Formula for finding $a$ by $b$ and $c$ I have the formula:
$$ c = \frac{a}{100(a + b)} $$
How to find $a$ by $b$ and $c$?
$$ a = \text{?} $$
 A: First, multiply both sides by $100(a+b)$ to get
$$ c \cdot 100(a+b) = a.$$
Then, distribute the $c$ and $100$ to $(a+b)$ on the left side to get
$$100ca + 100cb = a.$$
Now, bring every term with an $a$ in it to the left side. We do this by subtracting $a$ from both sides and then subtracting $100cd$ from both sides.
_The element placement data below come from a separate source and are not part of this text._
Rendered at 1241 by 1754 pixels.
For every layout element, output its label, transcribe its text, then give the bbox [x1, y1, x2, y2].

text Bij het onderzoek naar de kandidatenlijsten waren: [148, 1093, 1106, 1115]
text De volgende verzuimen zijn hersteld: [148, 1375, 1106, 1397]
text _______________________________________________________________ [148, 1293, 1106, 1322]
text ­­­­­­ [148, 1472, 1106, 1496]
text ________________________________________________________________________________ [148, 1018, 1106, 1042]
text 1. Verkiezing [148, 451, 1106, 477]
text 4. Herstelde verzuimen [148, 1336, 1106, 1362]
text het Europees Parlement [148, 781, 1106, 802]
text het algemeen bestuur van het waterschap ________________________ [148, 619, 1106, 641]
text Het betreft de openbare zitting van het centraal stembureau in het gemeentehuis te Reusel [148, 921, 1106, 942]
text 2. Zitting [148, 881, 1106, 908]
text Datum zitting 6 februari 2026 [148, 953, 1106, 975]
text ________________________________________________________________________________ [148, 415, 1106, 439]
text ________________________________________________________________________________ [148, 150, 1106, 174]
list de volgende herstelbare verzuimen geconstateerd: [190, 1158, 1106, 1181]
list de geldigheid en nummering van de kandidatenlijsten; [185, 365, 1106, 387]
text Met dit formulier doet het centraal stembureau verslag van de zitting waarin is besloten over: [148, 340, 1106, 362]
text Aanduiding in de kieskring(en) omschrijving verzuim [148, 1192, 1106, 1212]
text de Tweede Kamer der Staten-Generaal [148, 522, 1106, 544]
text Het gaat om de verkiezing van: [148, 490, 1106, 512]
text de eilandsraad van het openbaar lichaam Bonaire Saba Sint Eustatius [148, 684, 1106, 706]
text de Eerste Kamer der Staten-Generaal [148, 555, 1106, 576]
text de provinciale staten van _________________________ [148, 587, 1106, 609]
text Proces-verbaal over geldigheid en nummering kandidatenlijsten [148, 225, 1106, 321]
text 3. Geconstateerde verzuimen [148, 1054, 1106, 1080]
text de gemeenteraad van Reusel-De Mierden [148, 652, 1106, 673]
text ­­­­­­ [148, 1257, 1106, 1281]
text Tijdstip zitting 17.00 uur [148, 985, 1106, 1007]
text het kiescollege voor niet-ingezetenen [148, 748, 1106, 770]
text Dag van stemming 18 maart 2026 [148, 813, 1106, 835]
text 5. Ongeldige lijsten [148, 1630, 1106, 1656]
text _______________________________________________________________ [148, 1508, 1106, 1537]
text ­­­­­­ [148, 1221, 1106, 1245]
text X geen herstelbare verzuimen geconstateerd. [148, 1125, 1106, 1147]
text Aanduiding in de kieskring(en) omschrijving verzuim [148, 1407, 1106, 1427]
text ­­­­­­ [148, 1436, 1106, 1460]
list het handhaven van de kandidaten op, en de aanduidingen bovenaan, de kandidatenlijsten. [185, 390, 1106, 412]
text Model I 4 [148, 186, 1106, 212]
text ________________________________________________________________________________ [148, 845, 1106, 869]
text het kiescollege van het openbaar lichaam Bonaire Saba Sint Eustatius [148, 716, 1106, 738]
This will give you
$$100ca - a = -100cb.$$
From here, factor out the $a$ on the left side to get
$$a(100c - 1) = -100cb.$$
Can you take it from here to solve for $a$?
A: The first thing is to get rid of denominators containing $a$:
$$
c = \frac{a}{a + b}\cdot 100\\
c\cdot(a + b) = a\cdot 100
$$
The next thing is to multiply out parentheses containing $a$, and group all terms containing $a$ on one side:
$$
c\cdot(a + b) = a\cdot 100\\
ca + cb = a\cdot 100\\
ca - a\cdot 100 = -cb
$$
Then you factor out the $a$, leaving you with only on $a$ in the entire equation (this is a good thing):
$$
ca - a\cdot 100 = -cb\\
a(c - 100) = -cb
$$
The last thing to do is to divide by whatever stands next to $a$:
$$
a(c - 100) = -cb\\
a = \frac{-cb}{c-100}
$$
some might prefer to get rid of as many minuses as they can, so they rewrite
$$
a = \frac{-cb}{c-100}\\
a = \frac{cb}{100 - c}
$$
but this is not strictly necessary.
A: Multiply by $100$ and take reciprocals to get $\frac{1}{100c}=1+\frac{b}{a}$.  Now subtract $1$ and take reciprocals again: 
$$\frac{1}{\frac{1}{100c}-1}=\frac{a}{b}.$$
Now multiply by $b$ to get
$$a=\frac{b}{\frac{1}{100c}-1}=\frac{100bc}{1-100c}.$$